Exercise aim —
With no edits of any kind, print each record that follows.

Records to use —
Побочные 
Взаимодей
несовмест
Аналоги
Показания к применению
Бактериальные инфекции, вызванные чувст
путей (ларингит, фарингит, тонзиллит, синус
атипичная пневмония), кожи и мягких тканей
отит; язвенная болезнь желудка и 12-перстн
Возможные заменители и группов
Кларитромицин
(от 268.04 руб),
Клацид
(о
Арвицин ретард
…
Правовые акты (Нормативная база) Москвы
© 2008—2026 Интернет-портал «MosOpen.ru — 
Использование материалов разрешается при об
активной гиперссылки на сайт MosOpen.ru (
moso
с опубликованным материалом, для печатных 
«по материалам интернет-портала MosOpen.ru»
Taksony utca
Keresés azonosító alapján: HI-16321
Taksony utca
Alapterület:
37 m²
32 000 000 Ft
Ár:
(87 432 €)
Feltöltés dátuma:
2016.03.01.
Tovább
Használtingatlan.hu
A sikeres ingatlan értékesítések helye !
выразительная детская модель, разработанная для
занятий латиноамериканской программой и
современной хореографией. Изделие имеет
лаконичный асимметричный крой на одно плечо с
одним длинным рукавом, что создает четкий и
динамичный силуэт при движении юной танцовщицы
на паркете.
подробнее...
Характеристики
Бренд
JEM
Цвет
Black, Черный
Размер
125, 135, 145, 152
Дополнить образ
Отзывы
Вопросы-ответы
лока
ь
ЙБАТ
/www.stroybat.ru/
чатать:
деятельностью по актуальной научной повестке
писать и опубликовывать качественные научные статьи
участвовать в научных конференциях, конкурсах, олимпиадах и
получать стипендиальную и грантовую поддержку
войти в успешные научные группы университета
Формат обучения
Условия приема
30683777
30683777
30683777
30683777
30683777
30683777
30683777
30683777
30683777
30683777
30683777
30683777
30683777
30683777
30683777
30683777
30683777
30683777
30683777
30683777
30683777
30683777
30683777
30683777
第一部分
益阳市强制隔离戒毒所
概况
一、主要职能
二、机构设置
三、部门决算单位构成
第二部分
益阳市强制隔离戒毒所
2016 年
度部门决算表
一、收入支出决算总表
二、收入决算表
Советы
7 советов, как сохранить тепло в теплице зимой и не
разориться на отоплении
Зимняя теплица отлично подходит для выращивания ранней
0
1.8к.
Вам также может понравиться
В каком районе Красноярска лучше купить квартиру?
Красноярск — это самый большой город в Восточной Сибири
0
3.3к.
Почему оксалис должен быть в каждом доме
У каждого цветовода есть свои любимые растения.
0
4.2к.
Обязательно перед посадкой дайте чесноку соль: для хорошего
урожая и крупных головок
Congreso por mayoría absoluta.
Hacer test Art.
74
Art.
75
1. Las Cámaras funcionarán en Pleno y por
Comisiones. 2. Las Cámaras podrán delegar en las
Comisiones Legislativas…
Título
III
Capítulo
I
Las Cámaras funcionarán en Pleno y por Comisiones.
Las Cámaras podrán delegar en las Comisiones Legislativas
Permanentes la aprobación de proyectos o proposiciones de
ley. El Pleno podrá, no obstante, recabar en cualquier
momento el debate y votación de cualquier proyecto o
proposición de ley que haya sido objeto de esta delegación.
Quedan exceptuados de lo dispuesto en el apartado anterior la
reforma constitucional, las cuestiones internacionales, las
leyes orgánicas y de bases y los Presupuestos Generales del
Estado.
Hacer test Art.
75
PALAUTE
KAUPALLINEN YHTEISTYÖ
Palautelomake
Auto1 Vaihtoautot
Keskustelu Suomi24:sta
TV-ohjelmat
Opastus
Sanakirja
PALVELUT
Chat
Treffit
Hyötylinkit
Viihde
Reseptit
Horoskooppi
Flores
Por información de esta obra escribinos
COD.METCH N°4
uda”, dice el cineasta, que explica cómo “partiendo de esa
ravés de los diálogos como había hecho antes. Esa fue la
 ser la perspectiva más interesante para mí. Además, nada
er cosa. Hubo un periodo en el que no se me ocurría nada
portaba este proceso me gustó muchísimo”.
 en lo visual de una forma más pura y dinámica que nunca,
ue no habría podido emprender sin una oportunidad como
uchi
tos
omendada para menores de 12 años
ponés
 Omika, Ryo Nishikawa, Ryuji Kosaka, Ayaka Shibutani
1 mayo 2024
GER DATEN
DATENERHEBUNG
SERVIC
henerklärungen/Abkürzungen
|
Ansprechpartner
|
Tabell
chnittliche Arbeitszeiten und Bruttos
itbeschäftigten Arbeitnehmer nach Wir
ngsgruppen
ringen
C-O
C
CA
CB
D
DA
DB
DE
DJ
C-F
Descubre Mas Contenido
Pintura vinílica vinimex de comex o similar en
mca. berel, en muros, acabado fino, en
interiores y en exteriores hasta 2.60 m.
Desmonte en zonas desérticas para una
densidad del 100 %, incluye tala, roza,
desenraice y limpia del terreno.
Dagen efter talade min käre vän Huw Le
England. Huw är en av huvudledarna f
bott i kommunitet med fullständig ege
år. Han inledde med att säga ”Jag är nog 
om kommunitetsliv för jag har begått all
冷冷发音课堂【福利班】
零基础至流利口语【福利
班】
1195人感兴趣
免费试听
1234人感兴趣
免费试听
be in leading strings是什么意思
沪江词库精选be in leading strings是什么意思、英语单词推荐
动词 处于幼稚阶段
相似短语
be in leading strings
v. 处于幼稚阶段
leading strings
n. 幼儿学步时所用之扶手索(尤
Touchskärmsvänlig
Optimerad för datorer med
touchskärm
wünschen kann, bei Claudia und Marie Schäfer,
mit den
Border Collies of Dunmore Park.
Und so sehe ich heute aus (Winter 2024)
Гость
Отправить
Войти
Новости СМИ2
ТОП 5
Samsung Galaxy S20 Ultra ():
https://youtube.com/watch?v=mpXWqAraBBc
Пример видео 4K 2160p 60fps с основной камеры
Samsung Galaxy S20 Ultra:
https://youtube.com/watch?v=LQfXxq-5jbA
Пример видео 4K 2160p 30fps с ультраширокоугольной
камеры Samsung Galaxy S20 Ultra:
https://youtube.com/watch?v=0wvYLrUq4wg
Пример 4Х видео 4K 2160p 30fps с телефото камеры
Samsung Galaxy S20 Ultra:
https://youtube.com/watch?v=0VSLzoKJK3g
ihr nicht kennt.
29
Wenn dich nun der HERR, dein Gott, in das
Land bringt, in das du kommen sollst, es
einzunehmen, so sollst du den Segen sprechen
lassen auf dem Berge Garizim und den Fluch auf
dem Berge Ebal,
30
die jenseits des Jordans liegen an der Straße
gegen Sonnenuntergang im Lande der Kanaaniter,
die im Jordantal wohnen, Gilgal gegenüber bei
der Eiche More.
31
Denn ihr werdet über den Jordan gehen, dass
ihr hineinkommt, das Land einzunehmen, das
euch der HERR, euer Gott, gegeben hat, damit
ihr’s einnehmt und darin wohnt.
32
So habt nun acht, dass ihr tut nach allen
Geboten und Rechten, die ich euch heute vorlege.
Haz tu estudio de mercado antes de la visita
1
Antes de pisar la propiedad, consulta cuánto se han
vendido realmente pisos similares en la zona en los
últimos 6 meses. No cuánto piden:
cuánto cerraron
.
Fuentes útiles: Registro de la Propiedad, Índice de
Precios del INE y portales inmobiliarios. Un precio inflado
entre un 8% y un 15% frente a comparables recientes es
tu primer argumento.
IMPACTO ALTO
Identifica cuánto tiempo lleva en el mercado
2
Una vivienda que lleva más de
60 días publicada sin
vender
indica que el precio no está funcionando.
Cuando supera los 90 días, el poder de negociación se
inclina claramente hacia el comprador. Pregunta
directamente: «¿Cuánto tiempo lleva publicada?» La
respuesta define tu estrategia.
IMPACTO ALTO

Response area —
Побочные 
Взаимодей
несовмест
Аналоги
Показания к применению
Бактериальные инфекции, вызванные чувст
путей (ларингит, фарингит, тонзиллит, синус
атипичная пневмония), кожи и мягких тканей
отит; язвенная болезнь желудка и 12-перстн
Возможные заменители и группов
Кларитромицин
(от 268.04 руб),
Клацид
(о
Арвицин ретард
…
Правовые акты (Нормативная база) Москвы
© 2008—2026 Интернет-портал «MosOpen.ru — 
Использование материалов разрешается при об
активной гиперссылки на сайт MosOpen.ru (
moso
с опубликованным материалом, для печатных 
«по материалам интернет-портала MosOpen.ru»
Taksony utca
Keresés azonosító alapján: HI-16321
Taksony utca
Alapterület:
37 m²
32 000 000 Ft
Ár:
(87 432 €)
Feltöltés dátuma:
2016.03.01.
Tovább
Használtingatlan.hu
A sikeres ingatlan értékesítések helye !
выразительная детская модель, разработанная для
занятий латиноамериканской программой и
современной хореографией. Изделие имеет
лаконичный асимметричный крой на одно плечо с
одним длинным рукавом, что создает четкий и
динамичный силуэт при движении юной танцовщицы
на паркете.
подробнее...
Характеристики
Бренд
JEM
Цвет
Black, Черный
Размер
125, 135, 145, 152
Дополнить образ
Отзывы
Вопросы-ответы
лока
ь
ЙБАТ
/www.stroybat.ru/
чатать:
деятельностью по актуальной научной повестке
писать и опубликовывать качественные научные статьи
участвовать в научных конференциях, конкурсах, олимпиадах и
получать стипендиальную и грантовую поддержку
войти в успешные научные группы университета
Формат обучения
Условия приема
30683777
30683777
30683777
30683777
30683777
30683777
30683777
30683777
30683777
30683777
30683777
30683777
30683777
30683777
30683777
30683777
30683777
30683777
30683777
30683777
30683777
30683777
30683777
30683777
第一部分
益阳市强制隔离戒毒所
概况
一、主要职能
二、机构设置
三、部门决算单位构成
第二部分
益阳市强制隔离戒毒所
2016 年
度部门决算表
一、收入支出决算总表
二、收入决算表
Советы
7 советов, как сохранить тепло в теплице зимой и не
разориться на отоплении
Зимняя теплица отлично подходит для выращивания ранней
0
1.8к.
Вам также может понравиться
В каком районе Красноярска лучше купить квартиру?
Красноярск — это самый большой город в Восточной Сибири
0
3.3к.
Почему оксалис должен быть в каждом доме
У каждого цветовода есть свои любимые растения.
0
4.2к.
Обязательно перед посадкой дайте чесноку соль: для хорошего
урожая и крупных головок
Congreso por mayoría absoluta.
Hacer test Art.
74
Art.
75
1. Las Cámaras funcionarán en Pleno y por
Comisiones. 2. Las Cámaras podrán delegar en las
Comisiones Legislativas…
Título
III
Capítulo
I
Las Cámaras funcionarán en Pleno y por Comisiones.
Las Cámaras podrán delegar en las Comisiones Legislativas
Permanentes la aprobación de proyectos o proposiciones de
ley. El Pleno podrá, no obstante, recabar en cualquier
momento el debate y votación de cualquier proyecto o
proposición de ley que haya sido objeto de esta delegación.
Quedan exceptuados de lo dispuesto en el apartado anterior la
reforma constitucional, las cuestiones internacionales, las
leyes orgánicas y de bases y los Presupuestos Generales del
Estado.
Hacer test Art.
75
PALAUTE
KAUPALLINEN YHTEISTYÖ
Palautelomake
Auto1 Vaihtoautot
Keskustelu Suomi24:sta
TV-ohjelmat
Opastus
Sanakirja
PALVELUT
Chat
Treffit
Hyötylinkit
Viihde
Reseptit
Horoskooppi
Flores
Por información de esta obra escribinos
COD.METCH N°4
uda”, dice el cineasta, que explica cómo “partiendo de esa
ravés de los diálogos como había hecho antes. Esa fue la
 ser la perspectiva más interesante para mí. Además, nada
er cosa. Hubo un periodo en el que no se me ocurría nada
portaba este proceso me gustó muchísimo”.
 en lo visual de una forma más pura y dinámica que nunca,
ue no habría podido emprender sin una oportunidad como
uchi
tos
omendada para menores de 12 años
ponés
 Omika, Ryo Nishikawa, Ryuji Kosaka, Ayaka Shibutani
1 mayo 2024
GER DATEN
DATENERHEBUNG
SERVIC
henerklärungen/Abkürzungen
|
Ansprechpartner
|
Tabell
chnittliche Arbeitszeiten und Bruttos
itbeschäftigten Arbeitnehmer nach Wir
ngsgruppen
ringen
C-O
C
CA
CB
D
DA
DB
DE
DJ
C-F
Descubre Mas Contenido
Pintura vinílica vinimex de comex o similar en
mca. berel, en muros, acabado fino, en
interiores y en exteriores hasta 2.60 m.
Desmonte en zonas desérticas para una
densidad del 100 %, incluye tala, roza,
desenraice y limpia del terreno.
Dagen efter talade min käre vän Huw Le
England. Huw är en av huvudledarna f
bott i kommunitet med fullständig ege
år. Han inledde med att säga ”Jag är nog 
om kommunitetsliv för jag har begått all
冷冷发音课堂【福利班】
零基础至流利口语【福利
班】
1195人感兴趣
免费试听
1234人感兴趣
免费试听
be in leading strings是什么意思
沪江词库精选be in leading strings是什么意思、英语单词推荐
动词 处于幼稚阶段
相似短语
be in leading strings
v. 处于幼稚阶段
leading strings
n. 幼儿学步时所用之扶手索(尤
Touchskärmsvänlig
Optimerad för datorer med
touchskärm
wünschen kann, bei Claudia und Marie Schäfer,
mit den
Border Collies of Dunmore Park.
Und so sehe ich heute aus (Winter 2024)
Гость
Отправить
Войти
Новости СМИ2
ТОП 5
Samsung Galaxy S20 Ultra ():
https://youtube.com/watch?v=mpXWqAraBBc
Пример видео 4K 2160p 60fps с основной камеры
Samsung Galaxy S20 Ultra:
https://youtube.com/watch?v=LQfXxq-5jbA
Пример видео 4K 2160p 30fps с ультраширокоугольной
камеры Samsung Galaxy S20 Ultra:
https://youtube.com/watch?v=0wvYLrUq4wg
Пример 4Х видео 4K 2160p 30fps с телефото камеры
Samsung Galaxy S20 Ultra:
https://youtube.com/watch?v=0VSLzoKJK3g
ihr nicht kennt.
29
Wenn dich nun der HERR, dein Gott, in das
Land bringt, in das du kommen sollst, es
einzunehmen, so sollst du den Segen sprechen
lassen auf dem Berge Garizim und den Fluch auf
dem Berge Ebal,
30
die jenseits des Jordans liegen an der Straße
gegen Sonnenuntergang im Lande der Kanaaniter,
die im Jordantal wohnen, Gilgal gegenüber bei
der Eiche More.
31
Denn ihr werdet über den Jordan gehen, dass
ihr hineinkommt, das Land einzunehmen, das
euch der HERR, euer Gott, gegeben hat, damit
ihr’s einnehmt und darin wohnt.
32
So habt nun acht, dass ihr tut nach allen
Geboten und Rechten, die ich euch heute vorlege.
Haz tu estudio de mercado antes de la visita
1
Antes de pisar la propiedad, consulta cuánto se han
vendido realmente pisos similares en la zona en los
últimos 6 meses. No cuánto piden:
cuánto cerraron
.
Fuentes útiles: Registro de la Propiedad, Índice de
Precios del INE y portales inmobiliarios. Un precio inflado
entre un 8% y un 15% frente a comparables recientes es
tu primer argumento.
IMPACTO ALTO
Identifica cuánto tiempo lleva en el mercado
2
Una vivienda que lleva más de
60 días publicada sin
vender
indica que el precio no está funcionando.
Cuando supera los 90 días, el poder de negociación se
inclina claramente hacia el comprador. Pregunta
directamente: «¿Cuánto tiempo lleva publicada?» La
respuesta define tu estrategia.
IMPACTO ALTO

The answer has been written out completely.